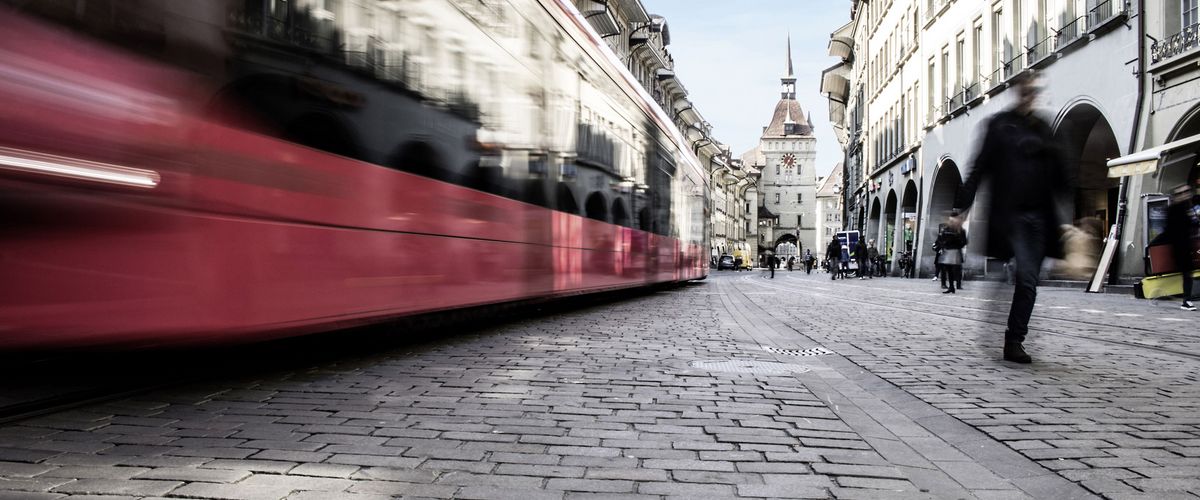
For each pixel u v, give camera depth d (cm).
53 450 313
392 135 559
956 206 619
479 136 693
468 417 389
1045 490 282
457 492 271
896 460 319
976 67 2956
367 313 533
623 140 1222
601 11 3956
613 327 873
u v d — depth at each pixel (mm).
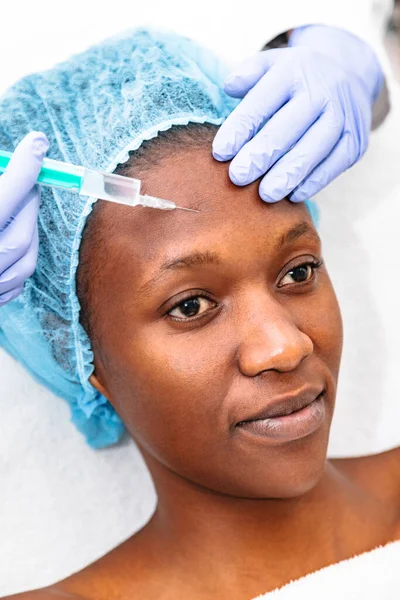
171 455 1165
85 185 1034
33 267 1114
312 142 1173
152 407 1139
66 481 1497
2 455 1469
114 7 1515
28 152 1021
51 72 1224
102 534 1505
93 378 1263
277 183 1095
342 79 1263
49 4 1475
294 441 1104
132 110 1140
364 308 1672
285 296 1132
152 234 1073
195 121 1131
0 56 1446
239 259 1068
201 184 1085
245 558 1257
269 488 1124
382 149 1683
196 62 1243
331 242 1667
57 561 1481
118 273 1101
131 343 1119
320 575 1230
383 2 1614
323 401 1134
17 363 1471
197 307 1099
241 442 1106
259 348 1051
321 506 1293
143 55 1195
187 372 1094
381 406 1675
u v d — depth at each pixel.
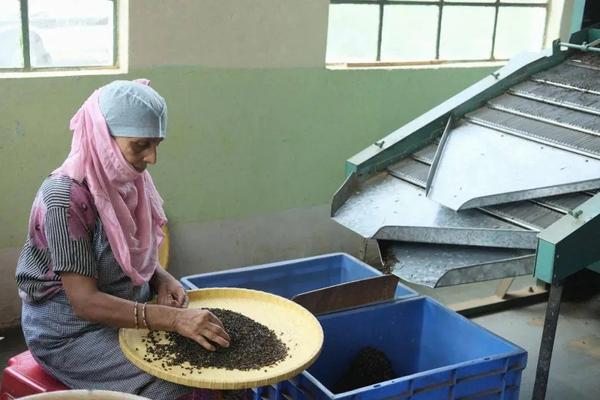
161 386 2.08
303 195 4.23
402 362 2.87
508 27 4.81
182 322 2.05
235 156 3.95
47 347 2.14
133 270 2.11
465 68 4.58
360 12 4.24
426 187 2.86
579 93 3.25
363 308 2.73
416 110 4.47
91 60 3.54
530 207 2.71
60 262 1.99
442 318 2.76
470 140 3.12
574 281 4.30
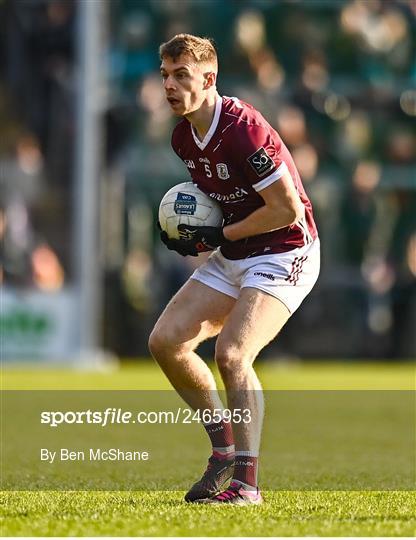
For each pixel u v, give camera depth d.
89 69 59.59
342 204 68.69
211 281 20.59
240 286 20.41
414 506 19.00
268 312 19.72
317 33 68.94
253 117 19.67
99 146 63.56
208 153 19.81
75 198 60.09
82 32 59.62
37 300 59.38
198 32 67.62
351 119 69.31
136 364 62.62
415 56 70.44
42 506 18.73
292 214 19.69
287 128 67.81
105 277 65.56
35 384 46.78
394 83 69.94
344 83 69.19
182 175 67.06
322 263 68.12
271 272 19.89
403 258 69.69
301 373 57.09
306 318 67.56
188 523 16.64
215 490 20.20
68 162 60.50
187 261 64.56
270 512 18.02
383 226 69.50
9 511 18.03
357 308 68.94
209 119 19.62
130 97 66.50
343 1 69.25
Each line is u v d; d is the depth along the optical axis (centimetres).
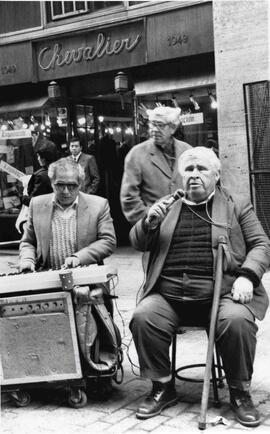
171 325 348
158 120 430
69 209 390
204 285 348
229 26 729
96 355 360
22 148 1040
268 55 708
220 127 752
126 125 1023
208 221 354
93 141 1035
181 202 364
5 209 1066
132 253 943
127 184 448
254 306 348
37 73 983
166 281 358
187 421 333
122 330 524
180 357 441
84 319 351
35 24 966
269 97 711
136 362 441
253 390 374
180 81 852
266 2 700
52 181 378
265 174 718
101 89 959
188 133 857
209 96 835
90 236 387
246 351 330
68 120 994
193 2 808
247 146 727
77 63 937
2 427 337
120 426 332
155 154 444
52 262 390
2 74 1012
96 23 898
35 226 393
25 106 1010
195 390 379
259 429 320
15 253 998
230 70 735
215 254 348
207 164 352
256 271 342
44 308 354
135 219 444
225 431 318
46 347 357
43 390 392
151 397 348
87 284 352
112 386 393
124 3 871
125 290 682
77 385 357
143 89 880
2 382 363
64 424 338
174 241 360
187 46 824
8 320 358
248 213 363
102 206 394
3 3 988
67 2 927
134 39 873
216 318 330
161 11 836
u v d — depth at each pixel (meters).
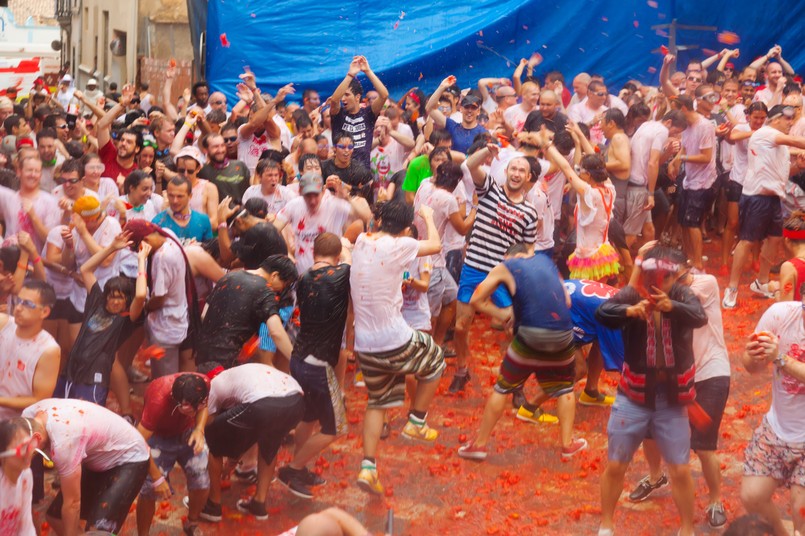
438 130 9.75
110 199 8.38
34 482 6.01
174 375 5.72
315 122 12.94
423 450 7.21
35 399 5.74
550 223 8.99
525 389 8.39
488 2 15.77
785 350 5.40
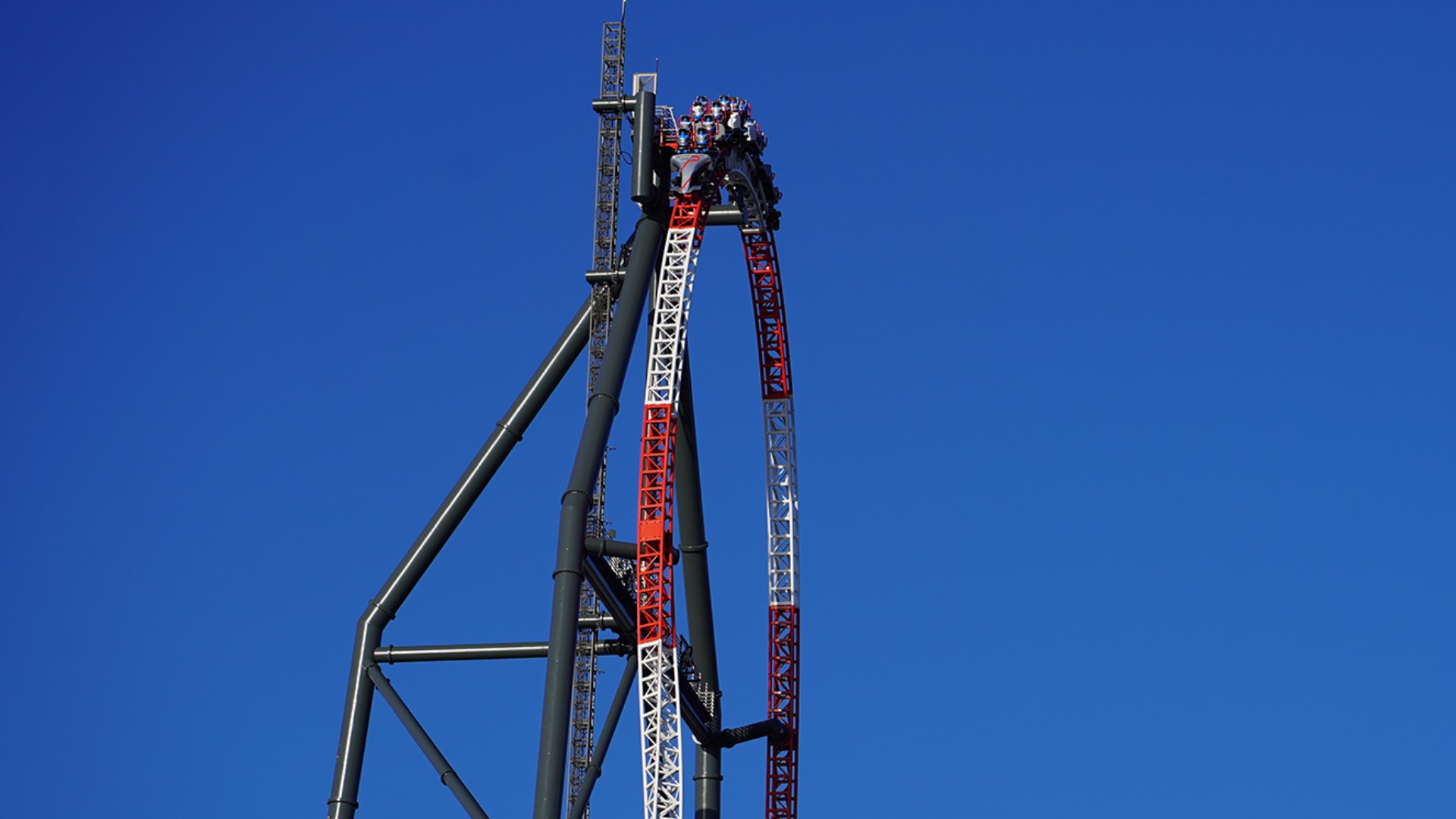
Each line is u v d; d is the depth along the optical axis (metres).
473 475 68.94
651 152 69.75
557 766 57.81
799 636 80.06
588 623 70.50
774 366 80.69
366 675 67.00
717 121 70.50
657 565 64.00
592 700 89.06
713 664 74.25
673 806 62.16
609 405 64.00
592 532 86.25
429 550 68.50
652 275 69.19
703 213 69.69
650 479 65.25
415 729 64.94
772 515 80.94
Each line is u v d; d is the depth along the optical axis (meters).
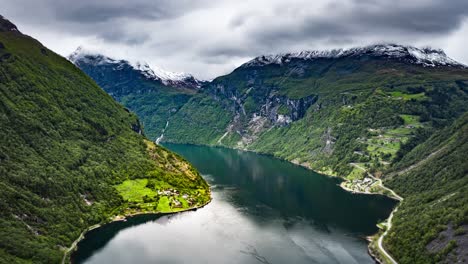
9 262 195.88
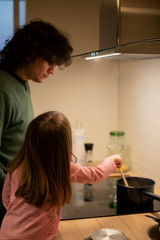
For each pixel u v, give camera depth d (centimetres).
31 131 128
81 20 182
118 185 171
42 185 123
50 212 128
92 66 238
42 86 232
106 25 157
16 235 126
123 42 149
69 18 195
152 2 153
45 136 125
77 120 243
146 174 214
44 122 128
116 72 243
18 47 150
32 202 124
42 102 234
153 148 204
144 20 153
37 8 216
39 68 153
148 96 206
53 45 149
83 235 138
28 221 127
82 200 177
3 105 146
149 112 206
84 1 180
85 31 179
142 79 212
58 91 236
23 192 126
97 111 245
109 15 155
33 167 127
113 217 155
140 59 209
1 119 146
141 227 144
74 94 239
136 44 147
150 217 146
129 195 165
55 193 126
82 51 180
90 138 247
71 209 164
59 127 127
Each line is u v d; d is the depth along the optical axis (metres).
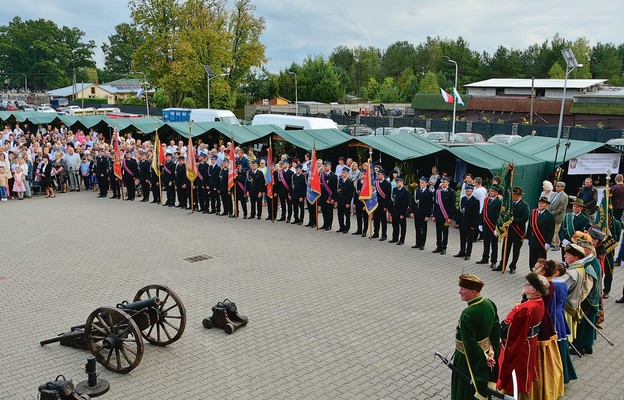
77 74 132.25
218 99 61.16
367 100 89.81
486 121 51.38
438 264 13.88
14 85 126.06
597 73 105.94
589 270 8.50
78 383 7.91
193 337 9.55
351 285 12.20
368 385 7.94
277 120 32.06
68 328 9.93
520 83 63.09
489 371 6.32
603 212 11.14
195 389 7.83
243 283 12.34
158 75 58.12
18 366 8.55
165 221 19.00
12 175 23.34
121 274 13.02
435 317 10.41
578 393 7.72
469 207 13.98
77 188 25.67
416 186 19.56
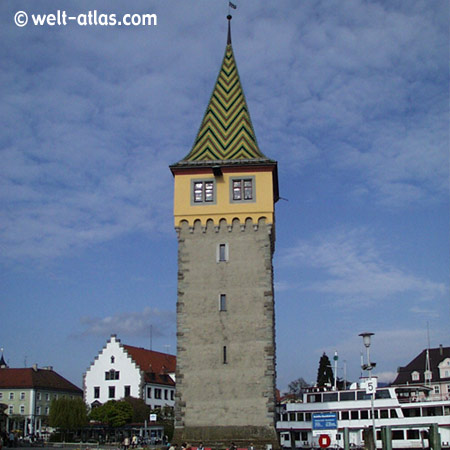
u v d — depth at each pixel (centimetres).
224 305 5869
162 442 10919
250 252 5978
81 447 9544
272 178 6178
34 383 14438
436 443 3559
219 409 5597
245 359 5700
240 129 6606
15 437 9956
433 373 15375
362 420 8262
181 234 6088
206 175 6216
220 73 7069
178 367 5750
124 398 12194
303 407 8700
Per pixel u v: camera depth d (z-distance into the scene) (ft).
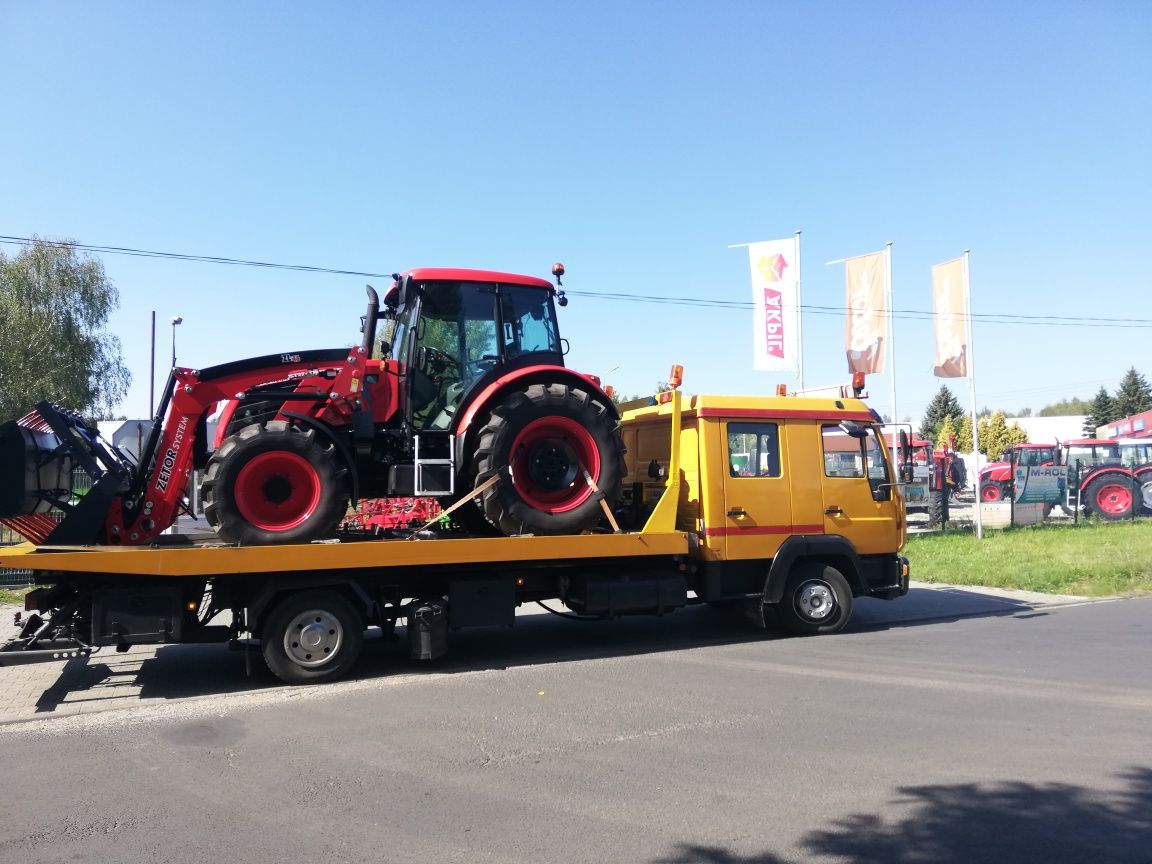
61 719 20.75
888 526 32.14
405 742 18.51
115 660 27.91
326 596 24.25
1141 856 12.91
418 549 24.62
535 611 37.70
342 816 14.46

**Exercise prompt**
From the data above, write out everything exactly except the pictures.

**Task output**
For each pixel u v, give camera depth d (cm).
53 450 313
392 135 559
956 206 619
479 136 693
468 417 389
1045 490 282
457 492 271
896 460 319
976 67 2956
367 313 533
623 140 1222
601 11 3956
613 327 873
u v d — depth at each pixel (mm).
171 455 1165
85 185 1034
33 267 1114
312 142 1173
152 407 1139
66 481 1497
2 455 1469
114 7 1515
28 152 1021
51 72 1224
102 534 1505
93 378 1263
277 183 1095
342 79 1263
49 4 1475
294 441 1104
132 110 1140
364 308 1672
285 296 1132
152 234 1073
195 121 1131
0 56 1446
239 259 1068
201 184 1085
245 558 1257
269 488 1124
382 149 1683
196 62 1243
331 242 1667
57 561 1481
118 273 1101
131 343 1119
320 575 1230
383 2 1614
323 401 1134
17 363 1471
197 307 1099
241 442 1106
259 348 1051
321 506 1293
143 55 1195
187 372 1094
381 406 1675
u v d — depth at each pixel.
161 386 2.08
303 195 4.23
402 362 2.87
508 27 4.81
182 322 2.05
235 156 3.95
47 347 2.14
133 270 2.11
465 68 4.58
360 12 4.24
426 187 2.86
579 93 3.25
363 308 2.73
416 110 4.47
91 60 3.54
530 207 2.71
60 262 1.99
442 318 2.76
470 140 3.12
574 281 4.30
For each pixel u v, give camera depth d.
89 69 59.59
342 204 68.69
211 281 20.59
240 286 20.41
414 506 19.00
268 312 19.72
317 33 68.94
253 117 19.67
99 146 63.56
208 153 19.81
75 198 60.09
82 32 59.62
37 300 59.38
198 32 67.62
351 119 69.31
136 364 62.62
415 56 70.44
42 506 18.73
292 214 19.69
287 128 67.81
105 277 65.56
35 384 46.78
394 83 69.94
344 83 69.19
182 175 67.06
322 263 68.12
271 272 19.89
403 258 69.69
301 373 57.09
306 318 67.56
188 523 16.64
215 490 20.20
68 162 60.50
187 261 64.56
270 512 18.02
383 226 69.50
9 511 18.03
357 308 68.94
209 119 19.62
130 97 66.50
343 1 69.25
Each line is u v d; d is the depth along the optical axis (centimetres).
171 325 348
158 120 430
69 209 390
204 285 348
229 26 729
96 355 360
22 148 1040
268 55 708
220 127 752
126 125 1023
208 221 354
93 141 1035
181 202 364
5 209 1066
132 253 943
127 184 448
254 306 348
37 73 983
166 281 358
187 421 333
122 330 524
180 357 441
84 319 351
35 24 966
269 97 711
136 362 441
253 390 374
180 81 852
266 2 700
52 181 378
265 174 718
101 89 959
188 133 857
209 96 835
90 236 387
246 351 330
68 120 994
193 2 808
247 146 727
77 63 937
2 427 337
120 426 332
155 154 444
52 262 390
2 74 1012
96 23 898
35 226 393
25 106 1010
195 390 379
259 429 320
15 253 998
230 70 735
215 254 348
207 164 352
256 271 342
44 308 354
135 219 444
225 431 318
46 347 357
43 390 392
151 397 348
87 284 352
112 386 393
124 3 871
125 290 682
77 385 357
143 89 880
2 382 363
64 424 338
174 241 360
187 46 824
8 320 358
248 213 363
102 206 394
3 3 988
67 2 927
134 39 873
216 318 330
161 11 836
u v d — depth at each pixel (meters).
438 130 9.75
110 199 8.38
34 482 6.01
174 375 5.72
315 122 12.94
423 450 7.21
35 399 5.74
550 223 8.99
525 389 8.39
488 2 15.77
785 350 5.40
Each line is u v d; d is the depth along the optical axis (metres).
473 475 68.94
651 152 69.75
557 766 57.81
799 636 80.06
588 623 70.50
774 366 80.69
366 675 67.00
717 121 70.50
657 565 64.00
592 700 89.06
713 664 74.25
673 806 62.16
609 405 64.00
592 532 86.25
429 550 68.50
652 275 69.19
703 213 69.69
650 479 65.25
415 729 64.94
772 515 80.94
Each line is u v d; d is the depth along the optical axis (meters).
9 262 195.88
For each pixel u v, give camera depth d (centimetres).
31 131 128
81 20 182
118 185 171
42 185 123
50 212 128
92 66 238
42 86 232
106 25 157
16 235 126
123 42 149
69 18 195
152 2 153
45 136 125
77 120 243
146 174 214
44 122 128
116 72 243
18 47 150
32 202 124
42 102 234
153 148 204
144 20 153
37 8 216
39 68 153
148 96 206
53 45 149
83 235 138
28 221 127
82 200 177
3 105 146
149 112 206
84 1 180
85 31 179
142 79 212
58 91 236
23 192 126
97 111 245
109 15 155
33 167 127
113 217 155
140 59 209
1 119 146
141 227 144
74 94 239
136 44 147
150 217 146
129 195 165
55 193 126
82 51 180
90 138 247
71 209 164
59 127 127
Each line is u v d; d is the depth along the optical axis (metres).
77 74 132.25
218 99 61.16
367 100 89.81
486 121 51.38
438 264 13.88
14 85 126.06
597 73 105.94
589 270 8.50
78 383 7.91
193 337 9.55
351 285 12.20
368 385 7.94
277 120 32.06
68 328 9.93
520 83 63.09
489 371 6.32
603 212 11.14
195 389 7.83
243 283 12.34
158 75 58.12
18 366 8.55
165 221 19.00
12 175 23.34
121 274 13.02
435 317 10.41
578 393 7.72
469 207 13.98
77 188 25.67
416 186 19.56
u v d — depth at each pixel (centimetres).
224 305 5869
162 442 10919
250 252 5978
81 447 9544
272 178 6178
34 383 14438
436 443 3559
219 409 5597
245 359 5700
240 129 6606
15 437 9956
433 373 15375
362 420 8262
181 234 6088
206 175 6216
220 73 7069
178 367 5750
124 398 12194
303 407 8700
Per pixel u v: camera depth d (z-distance into the scene) (ft).
61 719 20.75
888 526 32.14
405 742 18.51
115 660 27.91
326 596 24.25
1141 856 12.91
418 549 24.62
535 611 37.70
342 816 14.46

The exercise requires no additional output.